Starting January 1, the Terminal Handling Charge or THC for a 20 foot container goes up from 115 dollars to 155 dollars, while 40 foot container costs 32 percent more at 245 dollars, the Joint Apparel Association Forum (JAAF) said Friday.

A 45 foot dry cargo container now costs 295 dollars.

"Time and again shippers have pointed out that this is a totally unconscionable and illegal charge and an anti-competitive practice resorted to by carriers to maintain their freight rates and avoid competition," JAAF, an apex body of the apparel industry said.

Over 50 percent of the island’s export earnings come from the 2.7 billion dollar garment industry, which has carved out a niche to turn out top quality apparel and exotic lingerie in quick time.

Faced with regional competition and out priced by giants like China and India, Sri Lanka’s is under tremendous pressure to cut costs and is now falling behind in the global race, with exports to the US, dropping one percent as at end September 2006 to 1.2 billion dollars.

Sales to Europe however, surged by 12 percent to 832.7 million dollars in 2006 over the same period 2005, as Sri Lankan garments benefit from a scheme called GSP plus that gives duty free access to the EU.
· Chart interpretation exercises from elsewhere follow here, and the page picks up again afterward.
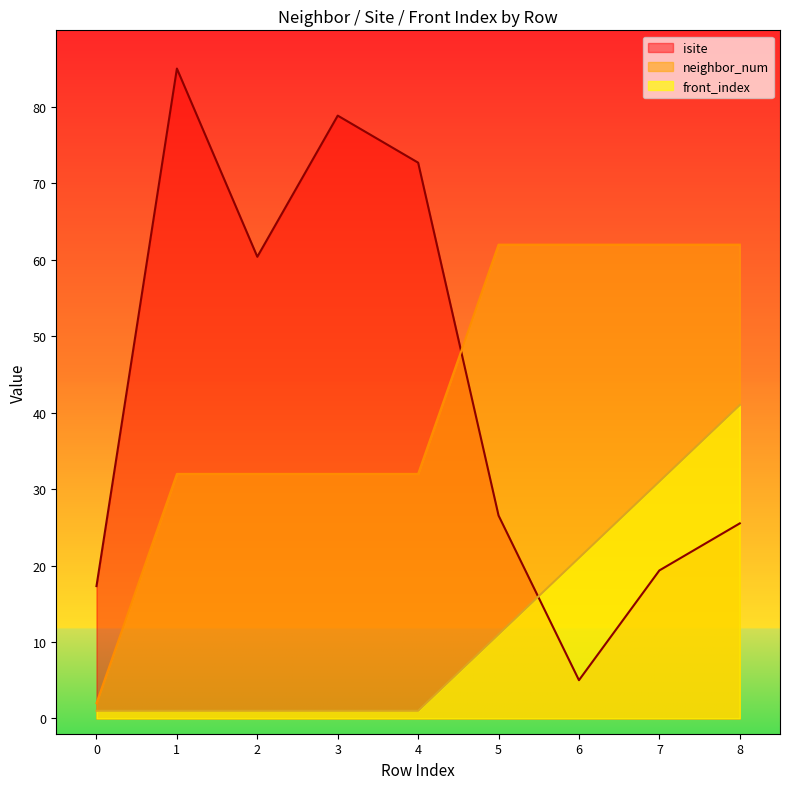

How many interior local valleys does the isite series have?

2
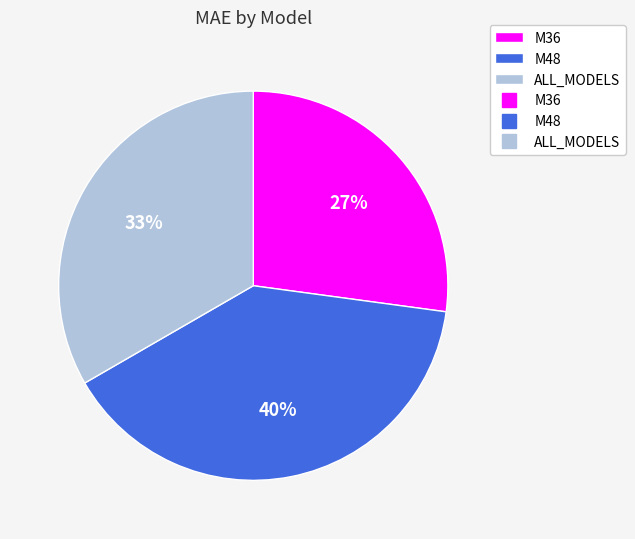

Is there any slice that represents more than half of the pie?

No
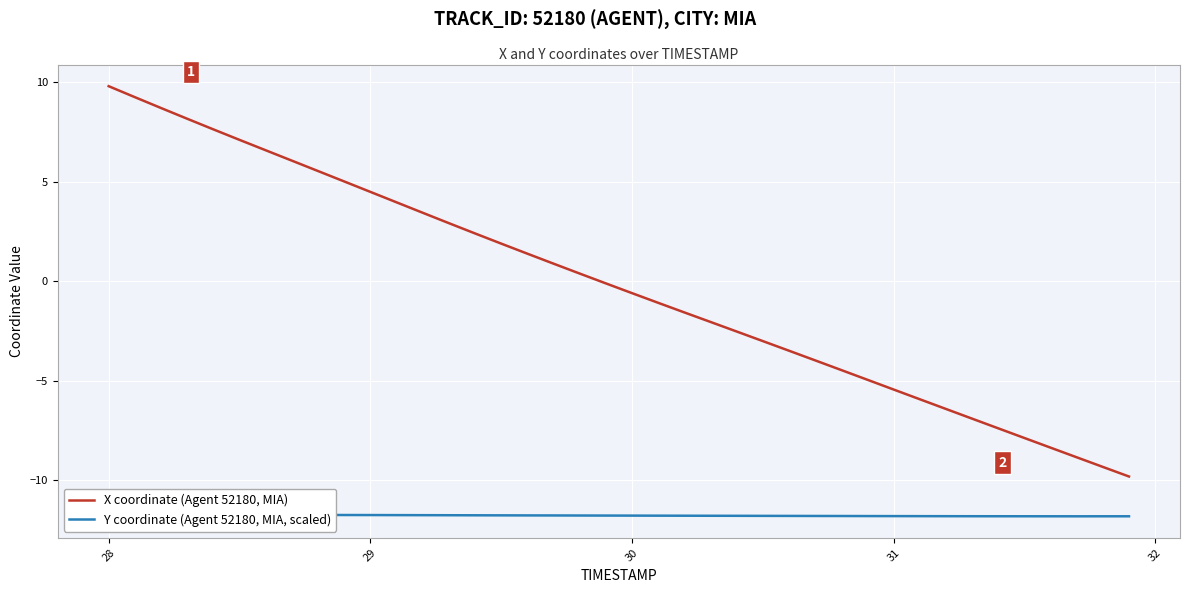

What is the lowest value of the X coordinate (Agent 52180, MIA) series?

-9.8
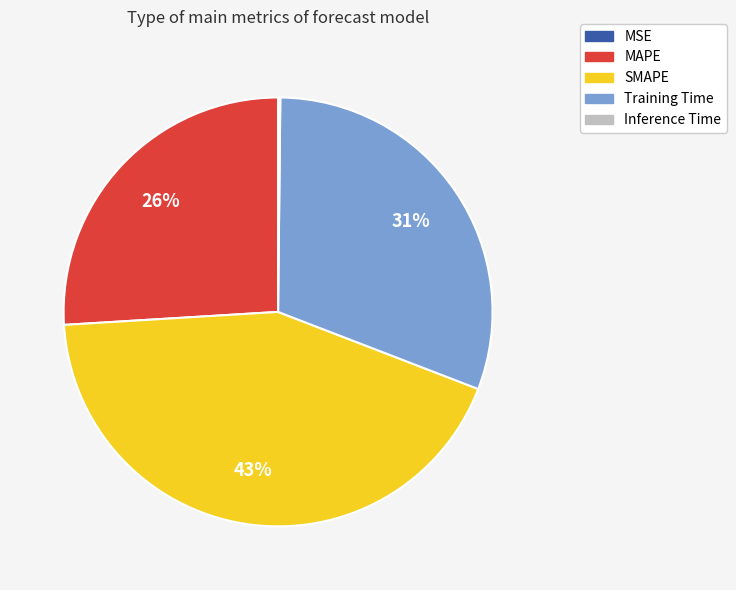

To the nearest percent, what portion does SMAPE represent?

43%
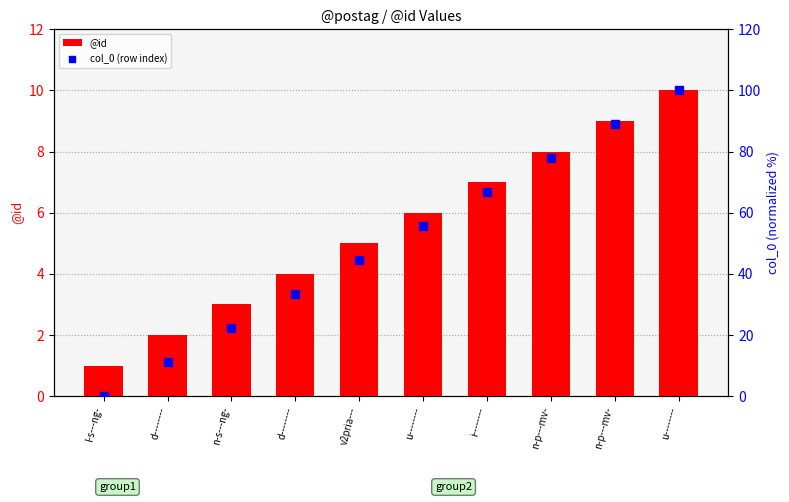

Which series has the largest Y range (max minus min)?

col_0 (row index)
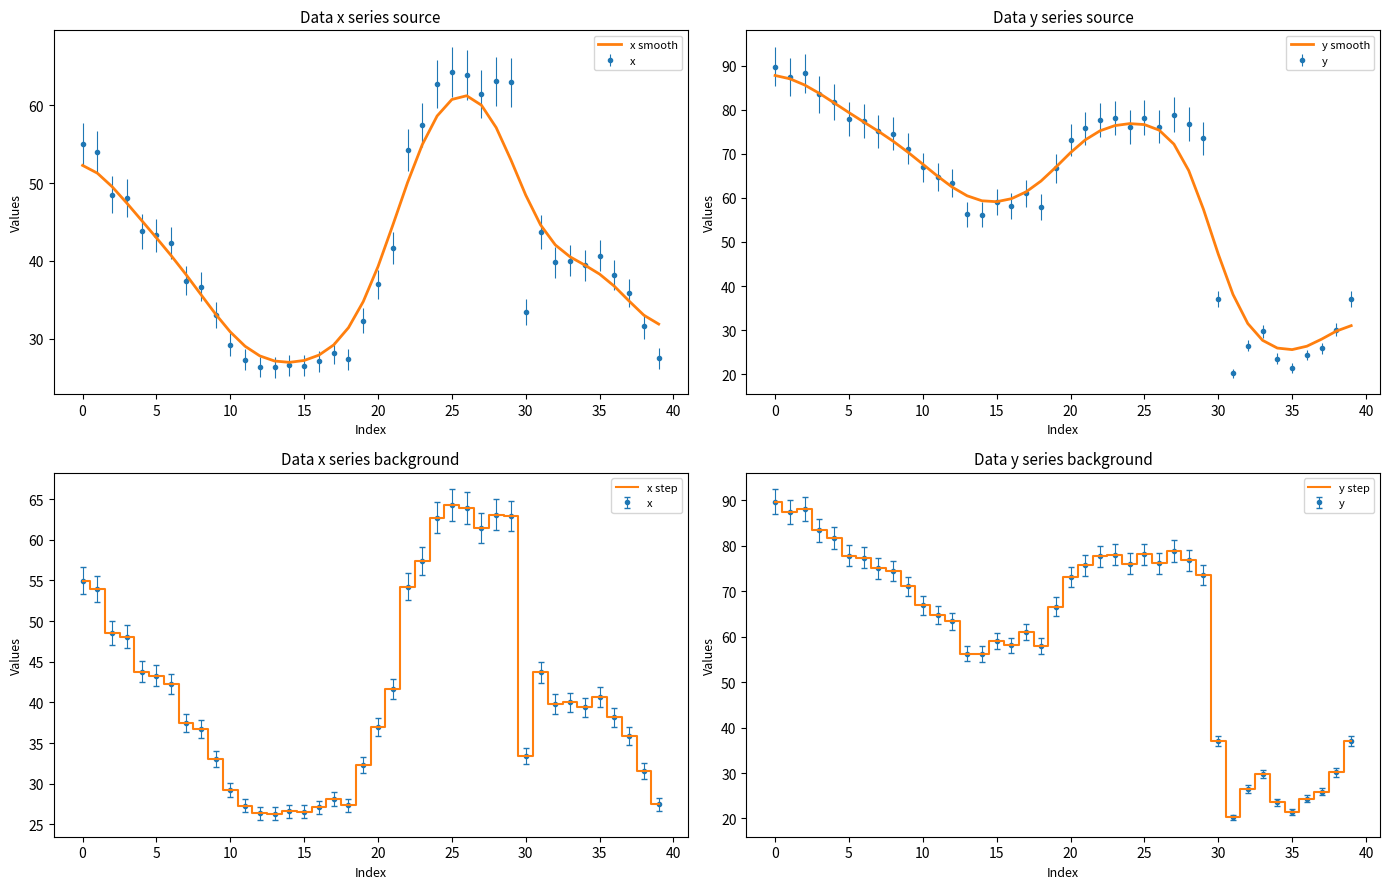

Which series has the largest total across all categories?

y smooth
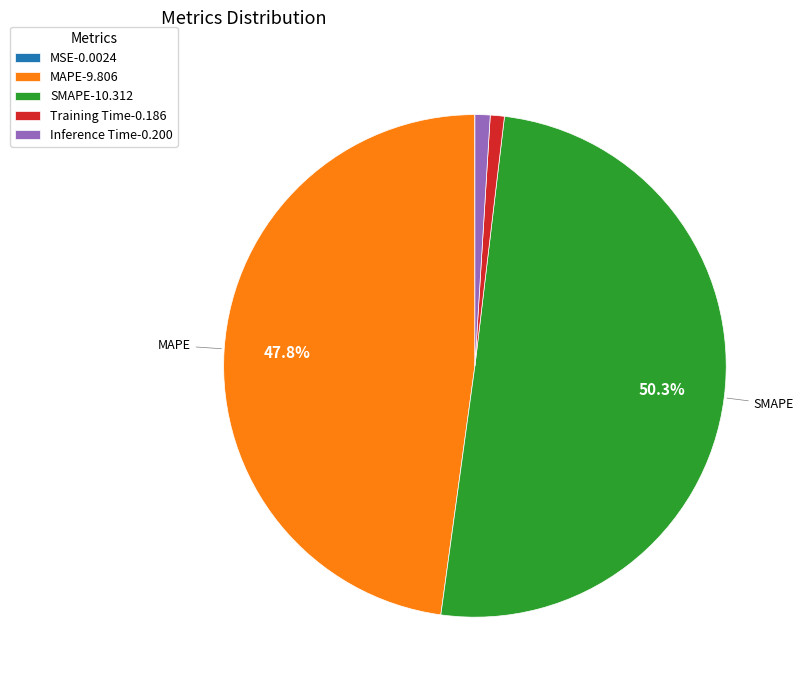

To the nearest percent, what percentage of the pie is Training Time?

1%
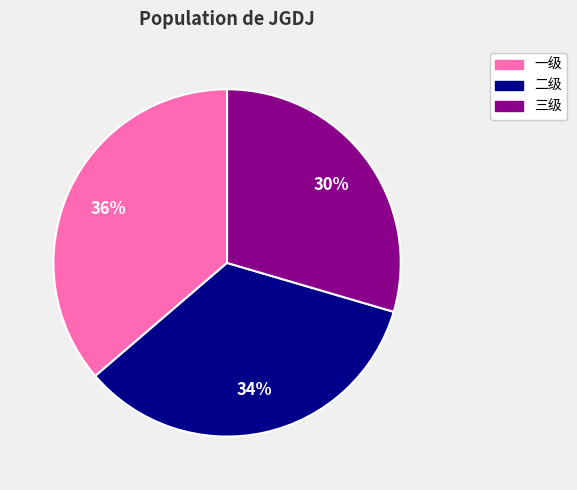

True or false: 二级 accounts for 20% of the total.

False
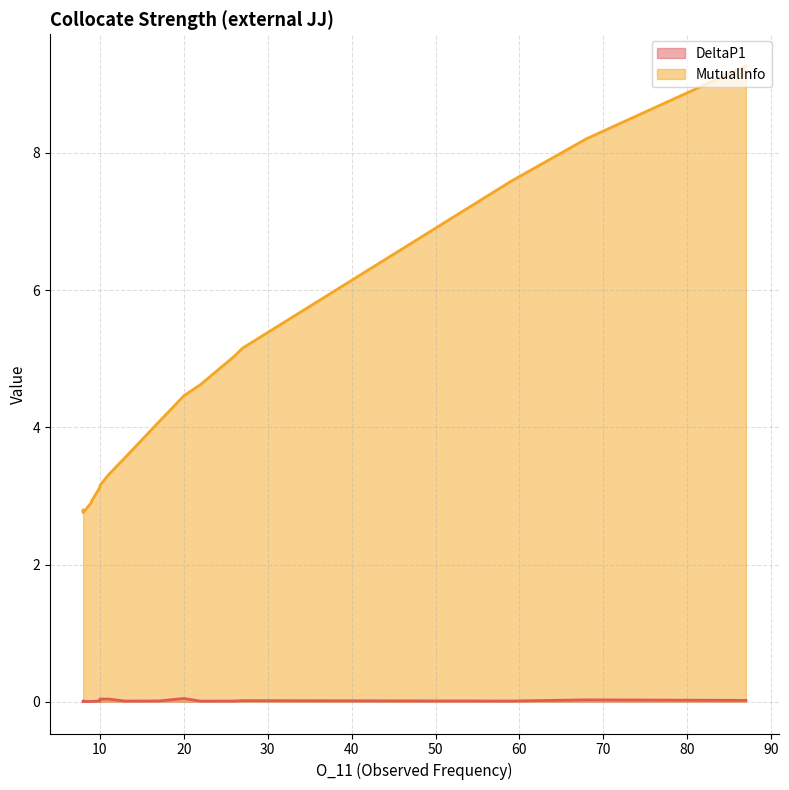

What is the total value across all series at 27?

5.2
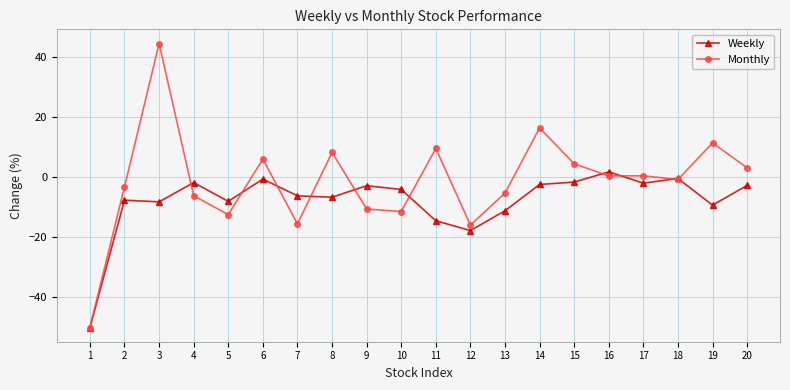

List the series in order of their overall mean, lowest first.

Weekly, Monthly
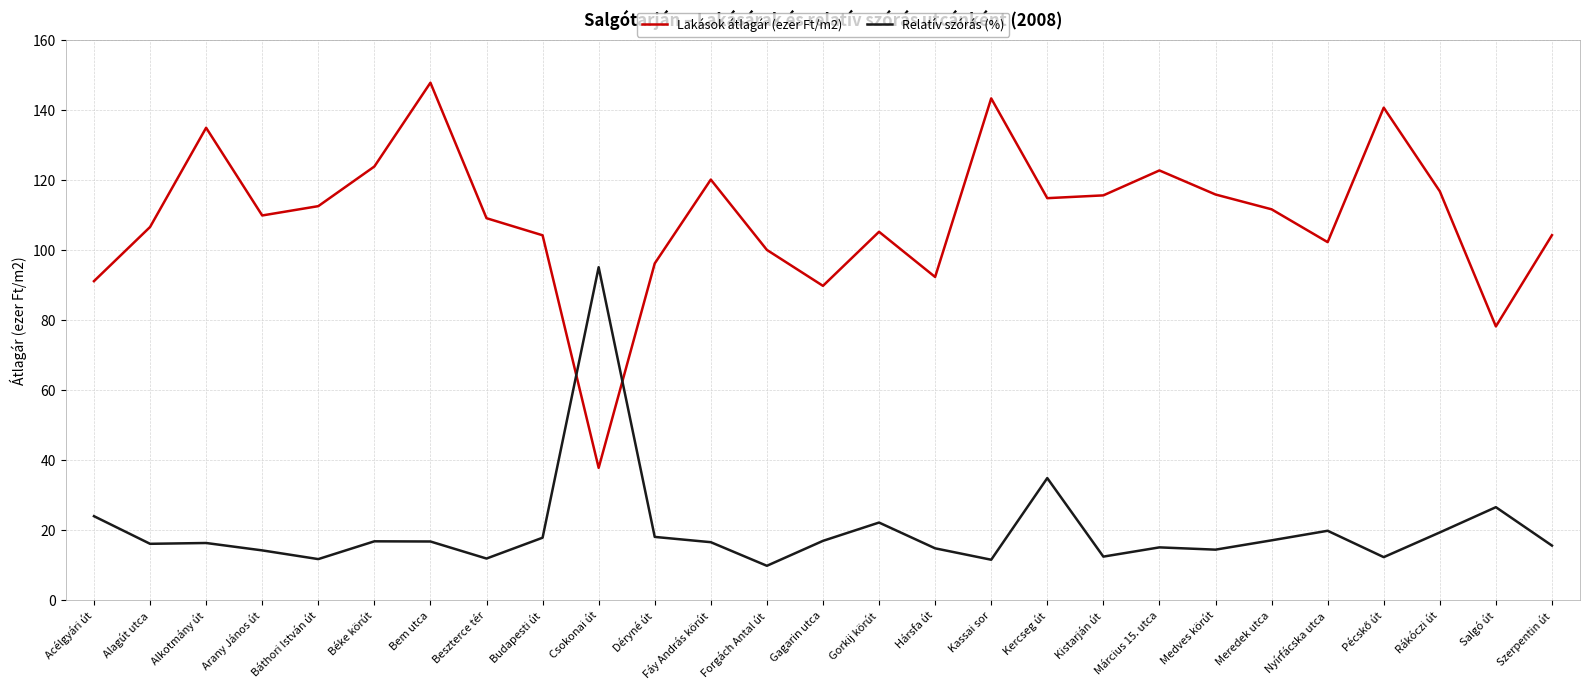

What is the lowest value of the Relatív szórás (%) series?

9.9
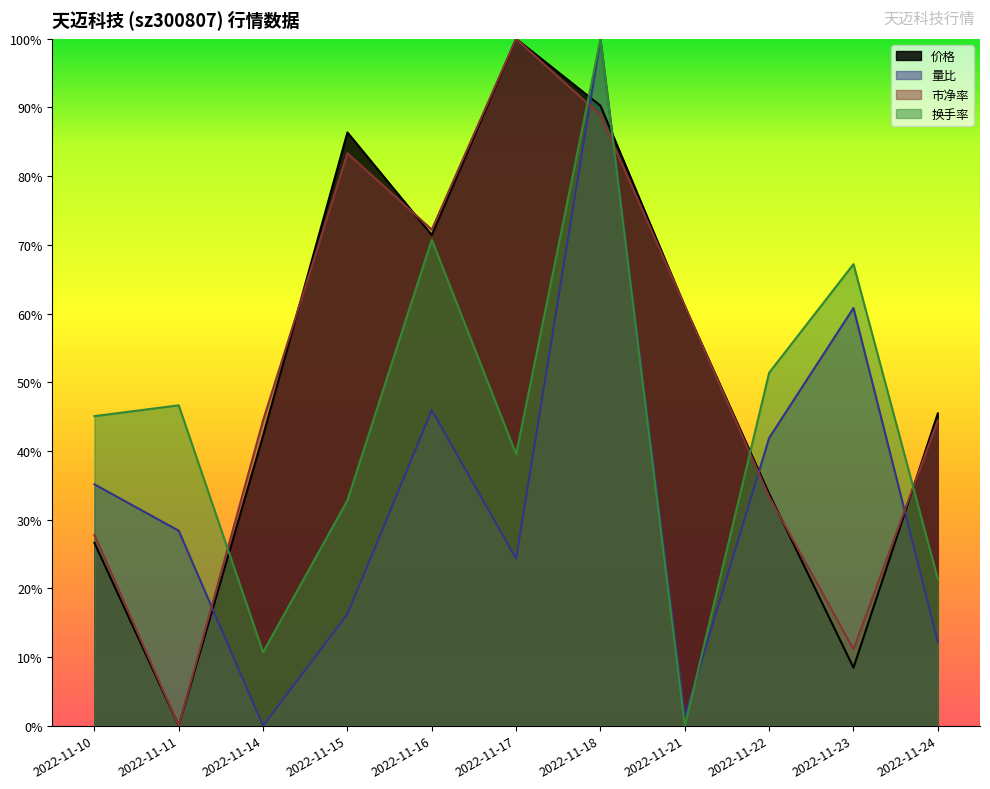

Where is the first local maximum for 量比?

2022-11-16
JAAF says over 90 percent of the local exporters are forced to hand over goods to the shipping lines nominated by the buyers who sign contracts with the lines. The apparel industry would plunge into further difficulties if a solution is not found to maintain the island’s competitiveness, JAAF warns.

Livelihoods of a large segment of the population dependant on apparel exports will also be at risk, the apex body says.